# Article
Sacred Time
Depending on your faith, today is either the most spiritually significant moment of the year . . . or the day when all those chocolate and marshmallow bunnies go on sale.
We are going to spend a few words reviewing what Easter Sunday is all about within the context of the Christian tradition. Then we’re going to try to explain why we think it is relevant to anyone interested in magic and the supernatural, regardless of faith.
Just to be clear, what follows is neither an endorsement nor a condemnation of one particular religious practice. Our intent is primarily to use the example of well known religious festival to illustrate the concept of Sacred Time.
Holy Week
Theologically speaking, it is Easter, not Christmas, that is the highest holy day in Latinized Christianity. Furthermore, Easter can’t really be taken by itself. It is the celebratory climax of an eight-day ritual known as Holy Week. For anyone who didn’t go to Sunday School, here is the short version.

# Material shown
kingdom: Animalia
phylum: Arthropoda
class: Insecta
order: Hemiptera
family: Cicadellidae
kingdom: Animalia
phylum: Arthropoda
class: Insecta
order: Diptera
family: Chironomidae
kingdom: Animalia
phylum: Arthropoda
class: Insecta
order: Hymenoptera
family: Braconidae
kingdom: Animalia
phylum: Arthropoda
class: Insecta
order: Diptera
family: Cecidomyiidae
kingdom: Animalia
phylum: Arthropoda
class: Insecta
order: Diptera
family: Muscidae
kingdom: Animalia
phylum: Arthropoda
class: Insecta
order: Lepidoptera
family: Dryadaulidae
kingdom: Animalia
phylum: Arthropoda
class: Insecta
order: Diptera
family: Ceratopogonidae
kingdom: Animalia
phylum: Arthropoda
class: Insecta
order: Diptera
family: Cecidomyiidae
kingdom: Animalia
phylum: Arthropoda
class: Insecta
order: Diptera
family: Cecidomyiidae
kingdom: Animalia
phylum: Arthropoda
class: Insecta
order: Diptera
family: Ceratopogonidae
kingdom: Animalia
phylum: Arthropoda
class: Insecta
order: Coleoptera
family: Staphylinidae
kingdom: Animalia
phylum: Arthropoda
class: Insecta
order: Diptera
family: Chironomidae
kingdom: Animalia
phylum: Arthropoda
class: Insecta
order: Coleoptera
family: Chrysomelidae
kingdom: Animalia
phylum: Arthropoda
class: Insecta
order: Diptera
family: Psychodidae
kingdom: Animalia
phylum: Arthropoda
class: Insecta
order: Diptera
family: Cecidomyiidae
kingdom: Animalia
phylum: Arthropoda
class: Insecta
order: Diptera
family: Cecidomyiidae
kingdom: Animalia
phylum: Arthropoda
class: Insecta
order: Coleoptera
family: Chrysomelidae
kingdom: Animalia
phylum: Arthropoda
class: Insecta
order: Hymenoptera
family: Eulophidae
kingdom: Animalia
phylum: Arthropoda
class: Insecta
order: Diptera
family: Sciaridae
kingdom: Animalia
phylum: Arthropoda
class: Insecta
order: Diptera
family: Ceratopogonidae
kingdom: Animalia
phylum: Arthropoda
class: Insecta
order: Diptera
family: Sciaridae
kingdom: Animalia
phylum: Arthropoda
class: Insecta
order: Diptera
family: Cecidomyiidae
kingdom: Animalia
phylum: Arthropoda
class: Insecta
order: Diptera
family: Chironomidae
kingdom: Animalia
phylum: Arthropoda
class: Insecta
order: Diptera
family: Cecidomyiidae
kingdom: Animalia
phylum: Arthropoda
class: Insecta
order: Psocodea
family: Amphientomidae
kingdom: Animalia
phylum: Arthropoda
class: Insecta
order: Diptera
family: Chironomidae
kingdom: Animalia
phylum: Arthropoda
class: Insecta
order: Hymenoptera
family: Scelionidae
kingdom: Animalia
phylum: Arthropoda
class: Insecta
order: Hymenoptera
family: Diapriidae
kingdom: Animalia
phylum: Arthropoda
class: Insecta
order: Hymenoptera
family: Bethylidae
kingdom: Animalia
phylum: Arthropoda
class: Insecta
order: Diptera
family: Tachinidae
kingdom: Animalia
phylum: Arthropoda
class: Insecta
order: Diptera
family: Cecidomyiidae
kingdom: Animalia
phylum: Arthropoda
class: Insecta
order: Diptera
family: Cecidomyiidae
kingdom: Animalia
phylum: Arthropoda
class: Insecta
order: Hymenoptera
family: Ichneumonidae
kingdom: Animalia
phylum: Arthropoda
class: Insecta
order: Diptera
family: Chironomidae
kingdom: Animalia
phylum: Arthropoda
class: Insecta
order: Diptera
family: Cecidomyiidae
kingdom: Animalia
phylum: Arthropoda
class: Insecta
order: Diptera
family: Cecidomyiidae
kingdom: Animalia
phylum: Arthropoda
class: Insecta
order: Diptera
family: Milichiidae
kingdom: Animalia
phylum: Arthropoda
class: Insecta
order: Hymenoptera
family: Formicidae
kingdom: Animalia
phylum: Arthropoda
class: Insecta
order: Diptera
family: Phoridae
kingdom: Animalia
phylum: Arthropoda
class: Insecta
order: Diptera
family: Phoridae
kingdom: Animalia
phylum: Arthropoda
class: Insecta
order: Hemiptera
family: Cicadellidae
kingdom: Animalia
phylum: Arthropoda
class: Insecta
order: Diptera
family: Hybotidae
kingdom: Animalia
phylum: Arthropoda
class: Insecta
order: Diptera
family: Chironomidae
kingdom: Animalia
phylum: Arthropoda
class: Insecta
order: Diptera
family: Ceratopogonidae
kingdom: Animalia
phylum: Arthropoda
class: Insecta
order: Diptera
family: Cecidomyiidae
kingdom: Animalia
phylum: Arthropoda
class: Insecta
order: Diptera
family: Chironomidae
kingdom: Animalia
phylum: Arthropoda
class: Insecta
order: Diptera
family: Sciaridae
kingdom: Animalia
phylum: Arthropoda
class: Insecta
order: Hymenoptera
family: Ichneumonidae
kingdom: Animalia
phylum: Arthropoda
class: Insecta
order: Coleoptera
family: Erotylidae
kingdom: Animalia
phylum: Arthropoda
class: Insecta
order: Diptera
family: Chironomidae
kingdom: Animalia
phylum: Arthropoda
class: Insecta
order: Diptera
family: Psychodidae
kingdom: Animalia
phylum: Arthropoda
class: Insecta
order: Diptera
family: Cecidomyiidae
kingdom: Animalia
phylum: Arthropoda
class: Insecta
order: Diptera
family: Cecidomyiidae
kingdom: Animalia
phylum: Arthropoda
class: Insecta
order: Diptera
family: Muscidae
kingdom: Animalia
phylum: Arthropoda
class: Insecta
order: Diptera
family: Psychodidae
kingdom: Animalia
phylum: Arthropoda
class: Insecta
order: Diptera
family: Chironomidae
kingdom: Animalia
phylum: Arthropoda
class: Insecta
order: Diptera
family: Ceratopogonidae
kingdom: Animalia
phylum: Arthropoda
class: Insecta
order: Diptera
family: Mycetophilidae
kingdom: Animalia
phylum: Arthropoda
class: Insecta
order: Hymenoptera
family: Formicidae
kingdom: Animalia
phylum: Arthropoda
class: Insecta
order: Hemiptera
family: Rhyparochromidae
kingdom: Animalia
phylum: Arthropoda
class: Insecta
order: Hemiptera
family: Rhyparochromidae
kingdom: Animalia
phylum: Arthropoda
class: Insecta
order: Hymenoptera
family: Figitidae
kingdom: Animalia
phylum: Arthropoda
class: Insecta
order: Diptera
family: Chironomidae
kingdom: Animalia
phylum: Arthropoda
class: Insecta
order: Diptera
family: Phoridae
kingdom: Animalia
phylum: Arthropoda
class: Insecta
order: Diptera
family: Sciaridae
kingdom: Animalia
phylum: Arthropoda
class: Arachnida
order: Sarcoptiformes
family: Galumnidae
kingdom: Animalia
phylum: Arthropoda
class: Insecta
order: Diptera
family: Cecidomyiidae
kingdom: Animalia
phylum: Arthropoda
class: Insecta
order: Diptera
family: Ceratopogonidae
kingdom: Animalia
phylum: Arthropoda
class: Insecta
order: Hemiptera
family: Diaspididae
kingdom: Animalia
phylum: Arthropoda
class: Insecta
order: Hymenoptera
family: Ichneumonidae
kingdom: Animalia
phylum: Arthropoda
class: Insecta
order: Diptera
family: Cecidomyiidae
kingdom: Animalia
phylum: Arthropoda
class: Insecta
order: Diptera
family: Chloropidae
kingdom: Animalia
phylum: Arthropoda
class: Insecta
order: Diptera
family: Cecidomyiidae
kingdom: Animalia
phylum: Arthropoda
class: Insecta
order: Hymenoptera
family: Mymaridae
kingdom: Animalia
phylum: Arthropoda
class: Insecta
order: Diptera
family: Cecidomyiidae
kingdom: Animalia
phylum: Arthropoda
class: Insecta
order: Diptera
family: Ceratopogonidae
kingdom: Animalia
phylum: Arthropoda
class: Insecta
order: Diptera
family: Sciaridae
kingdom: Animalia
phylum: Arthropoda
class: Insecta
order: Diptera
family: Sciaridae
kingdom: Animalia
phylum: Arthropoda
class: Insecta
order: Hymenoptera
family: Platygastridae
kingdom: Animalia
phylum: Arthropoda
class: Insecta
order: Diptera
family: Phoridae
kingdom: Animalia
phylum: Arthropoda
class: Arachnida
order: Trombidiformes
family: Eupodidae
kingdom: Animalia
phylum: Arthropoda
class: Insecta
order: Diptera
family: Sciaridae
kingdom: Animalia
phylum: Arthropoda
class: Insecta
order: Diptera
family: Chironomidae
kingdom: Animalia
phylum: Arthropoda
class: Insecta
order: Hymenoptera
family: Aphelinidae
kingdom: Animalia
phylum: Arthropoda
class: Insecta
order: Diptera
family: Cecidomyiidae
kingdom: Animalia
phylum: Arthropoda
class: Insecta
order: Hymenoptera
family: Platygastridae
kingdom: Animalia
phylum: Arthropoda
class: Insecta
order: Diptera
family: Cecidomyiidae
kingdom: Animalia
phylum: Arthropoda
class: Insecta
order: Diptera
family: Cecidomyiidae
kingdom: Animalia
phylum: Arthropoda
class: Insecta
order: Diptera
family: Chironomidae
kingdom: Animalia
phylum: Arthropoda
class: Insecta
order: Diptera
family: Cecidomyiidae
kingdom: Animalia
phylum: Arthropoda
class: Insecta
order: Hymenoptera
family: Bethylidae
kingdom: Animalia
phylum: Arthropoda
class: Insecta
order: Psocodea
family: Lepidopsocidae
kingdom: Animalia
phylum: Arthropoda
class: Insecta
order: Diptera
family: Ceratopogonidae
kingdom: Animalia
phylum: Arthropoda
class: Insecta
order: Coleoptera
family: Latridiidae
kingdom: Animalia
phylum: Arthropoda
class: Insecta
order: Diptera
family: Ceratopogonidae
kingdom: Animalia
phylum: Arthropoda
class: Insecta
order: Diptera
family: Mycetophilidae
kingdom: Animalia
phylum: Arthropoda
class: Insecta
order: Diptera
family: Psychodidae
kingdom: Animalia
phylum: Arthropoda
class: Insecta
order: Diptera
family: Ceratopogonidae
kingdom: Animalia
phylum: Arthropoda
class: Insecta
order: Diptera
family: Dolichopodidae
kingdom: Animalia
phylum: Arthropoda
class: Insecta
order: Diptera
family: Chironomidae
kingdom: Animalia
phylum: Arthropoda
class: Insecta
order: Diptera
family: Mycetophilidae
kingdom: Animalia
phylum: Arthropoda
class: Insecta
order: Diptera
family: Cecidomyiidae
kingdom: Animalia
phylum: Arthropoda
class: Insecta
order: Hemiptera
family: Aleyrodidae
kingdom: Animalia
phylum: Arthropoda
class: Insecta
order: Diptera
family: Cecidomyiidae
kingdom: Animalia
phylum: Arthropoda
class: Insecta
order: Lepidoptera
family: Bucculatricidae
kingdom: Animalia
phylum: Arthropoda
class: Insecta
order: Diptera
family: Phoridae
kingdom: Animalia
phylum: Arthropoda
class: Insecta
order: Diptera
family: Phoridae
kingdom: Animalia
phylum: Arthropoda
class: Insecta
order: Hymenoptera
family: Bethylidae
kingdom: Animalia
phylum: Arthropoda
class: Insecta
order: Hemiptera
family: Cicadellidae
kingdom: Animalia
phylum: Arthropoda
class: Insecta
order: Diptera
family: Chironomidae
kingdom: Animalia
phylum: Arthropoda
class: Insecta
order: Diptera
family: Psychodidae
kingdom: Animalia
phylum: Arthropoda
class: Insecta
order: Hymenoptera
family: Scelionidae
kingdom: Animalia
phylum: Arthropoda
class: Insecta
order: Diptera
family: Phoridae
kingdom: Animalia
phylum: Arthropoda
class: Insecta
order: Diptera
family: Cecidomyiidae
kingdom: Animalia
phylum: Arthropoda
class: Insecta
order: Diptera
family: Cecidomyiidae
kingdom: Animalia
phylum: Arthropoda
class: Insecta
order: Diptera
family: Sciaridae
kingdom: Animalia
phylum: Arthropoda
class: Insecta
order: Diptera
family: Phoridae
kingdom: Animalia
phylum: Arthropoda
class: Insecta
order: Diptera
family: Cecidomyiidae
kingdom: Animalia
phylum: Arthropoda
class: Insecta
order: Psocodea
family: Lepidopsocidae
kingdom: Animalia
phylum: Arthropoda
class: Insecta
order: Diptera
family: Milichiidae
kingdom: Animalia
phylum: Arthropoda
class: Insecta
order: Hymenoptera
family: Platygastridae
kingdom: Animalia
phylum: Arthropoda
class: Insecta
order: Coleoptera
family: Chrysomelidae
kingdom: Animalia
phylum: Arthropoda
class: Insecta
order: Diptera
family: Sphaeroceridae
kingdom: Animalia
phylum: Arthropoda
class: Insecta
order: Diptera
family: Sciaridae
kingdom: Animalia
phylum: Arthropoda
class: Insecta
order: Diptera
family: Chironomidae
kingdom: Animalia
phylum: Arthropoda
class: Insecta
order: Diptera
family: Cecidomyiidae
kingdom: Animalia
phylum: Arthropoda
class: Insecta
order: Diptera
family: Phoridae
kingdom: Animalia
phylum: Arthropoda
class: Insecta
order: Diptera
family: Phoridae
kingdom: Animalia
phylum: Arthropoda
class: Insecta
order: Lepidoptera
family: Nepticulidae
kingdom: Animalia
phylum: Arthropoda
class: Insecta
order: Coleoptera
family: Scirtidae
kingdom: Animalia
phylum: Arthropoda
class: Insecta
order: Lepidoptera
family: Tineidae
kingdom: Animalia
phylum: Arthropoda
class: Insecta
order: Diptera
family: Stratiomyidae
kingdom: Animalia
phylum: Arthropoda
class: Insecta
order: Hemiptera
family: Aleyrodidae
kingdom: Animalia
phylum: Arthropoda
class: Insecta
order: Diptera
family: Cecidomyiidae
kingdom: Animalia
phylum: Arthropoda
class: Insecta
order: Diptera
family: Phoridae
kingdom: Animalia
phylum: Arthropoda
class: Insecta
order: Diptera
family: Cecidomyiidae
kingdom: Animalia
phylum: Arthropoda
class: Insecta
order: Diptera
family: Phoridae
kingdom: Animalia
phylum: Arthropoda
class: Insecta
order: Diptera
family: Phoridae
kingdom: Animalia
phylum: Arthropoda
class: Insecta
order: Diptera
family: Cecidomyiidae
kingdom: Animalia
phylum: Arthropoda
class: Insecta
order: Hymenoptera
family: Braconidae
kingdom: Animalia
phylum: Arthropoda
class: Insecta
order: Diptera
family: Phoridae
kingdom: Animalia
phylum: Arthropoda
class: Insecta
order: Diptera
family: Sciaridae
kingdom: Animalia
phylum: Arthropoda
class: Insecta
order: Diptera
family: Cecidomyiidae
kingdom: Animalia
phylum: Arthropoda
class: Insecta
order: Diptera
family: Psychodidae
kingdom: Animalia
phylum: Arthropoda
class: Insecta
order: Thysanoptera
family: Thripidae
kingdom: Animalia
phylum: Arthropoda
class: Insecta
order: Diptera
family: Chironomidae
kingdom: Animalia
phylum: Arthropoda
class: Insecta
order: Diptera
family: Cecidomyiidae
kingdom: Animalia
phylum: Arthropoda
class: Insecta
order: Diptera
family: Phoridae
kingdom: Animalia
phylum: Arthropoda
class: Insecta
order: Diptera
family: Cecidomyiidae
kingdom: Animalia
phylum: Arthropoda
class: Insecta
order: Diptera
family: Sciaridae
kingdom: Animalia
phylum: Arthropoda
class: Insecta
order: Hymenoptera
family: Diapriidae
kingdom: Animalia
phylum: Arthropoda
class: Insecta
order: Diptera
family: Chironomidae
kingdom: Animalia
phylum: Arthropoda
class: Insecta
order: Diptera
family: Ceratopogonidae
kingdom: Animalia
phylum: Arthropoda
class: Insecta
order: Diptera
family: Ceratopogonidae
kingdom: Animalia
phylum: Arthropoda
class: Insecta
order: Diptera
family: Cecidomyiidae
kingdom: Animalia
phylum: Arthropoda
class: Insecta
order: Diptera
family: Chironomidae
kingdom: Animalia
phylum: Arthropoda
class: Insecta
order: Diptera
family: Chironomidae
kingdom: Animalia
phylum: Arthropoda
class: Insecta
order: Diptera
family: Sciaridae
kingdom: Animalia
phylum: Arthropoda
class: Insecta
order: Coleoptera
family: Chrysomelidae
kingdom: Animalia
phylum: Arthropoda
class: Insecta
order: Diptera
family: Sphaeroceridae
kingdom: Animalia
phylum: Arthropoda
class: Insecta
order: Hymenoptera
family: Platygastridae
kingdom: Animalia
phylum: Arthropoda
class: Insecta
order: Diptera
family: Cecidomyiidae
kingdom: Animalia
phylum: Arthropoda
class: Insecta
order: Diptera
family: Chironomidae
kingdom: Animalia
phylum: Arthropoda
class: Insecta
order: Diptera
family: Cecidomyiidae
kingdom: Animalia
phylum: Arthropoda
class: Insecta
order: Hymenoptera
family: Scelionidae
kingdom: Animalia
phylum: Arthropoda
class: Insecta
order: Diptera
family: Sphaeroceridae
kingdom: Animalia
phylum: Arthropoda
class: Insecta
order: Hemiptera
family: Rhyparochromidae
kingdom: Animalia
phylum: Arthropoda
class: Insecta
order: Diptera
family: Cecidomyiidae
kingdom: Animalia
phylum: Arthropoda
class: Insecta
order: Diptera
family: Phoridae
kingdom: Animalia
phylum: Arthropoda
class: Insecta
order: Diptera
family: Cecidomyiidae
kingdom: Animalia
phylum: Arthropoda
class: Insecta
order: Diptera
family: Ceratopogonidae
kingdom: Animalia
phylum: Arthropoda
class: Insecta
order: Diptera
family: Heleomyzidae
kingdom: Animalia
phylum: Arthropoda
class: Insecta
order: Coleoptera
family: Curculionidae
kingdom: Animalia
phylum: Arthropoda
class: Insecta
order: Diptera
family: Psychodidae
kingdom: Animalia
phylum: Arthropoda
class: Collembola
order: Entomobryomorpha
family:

# Stated problem 1
Answer these from the Sacred Time article:
(a) Which holy day does it call the highest in Latinized Christianity?
(b) How many days does Holy Week last?
(c) What concept does it use a well-known religious festival to illustrate?
# Stated problem 2
Extend the Sacred Time article from its final sentence.
The rows have no connection to the Sacred Time article.

# Final result 1
(a) Easter
(b) Eight
(c) Sacred Time

# Final result 2
Holy Week begins on Palm Sunday. This celebrates the day when the working-class Jewish prophet, Jesus, was said to have ridden into Jerusalem on a donkey. The common Jewish people of the city, whose ancestral home was occupied by Roman Imperial colonizers, celebrated by scattering their clothes and tree branches on the ground.
Predictably, neither the Roman government, nor the Jewish leadership who had reached an accommodation with said Romans, were terribly happy at the arrival of this messianic figure. They dithered and fretted for several days, but by Thursday they had come up with a plan. They would bribe one of the apostles, Judas, to betray Jesus after a meal that would become The Last Supper. This is Maundy, or Holy, Thursday.
A day of ridicule and torture followed, and concluded with Jesus being brutally executed by crucifixion on a hill outside the city walls called Golgotha. The sequential events from formal condemnation to death are sometimes referred to as The Stations of the Cross, but the day as a whole is commemorated as Good Friday.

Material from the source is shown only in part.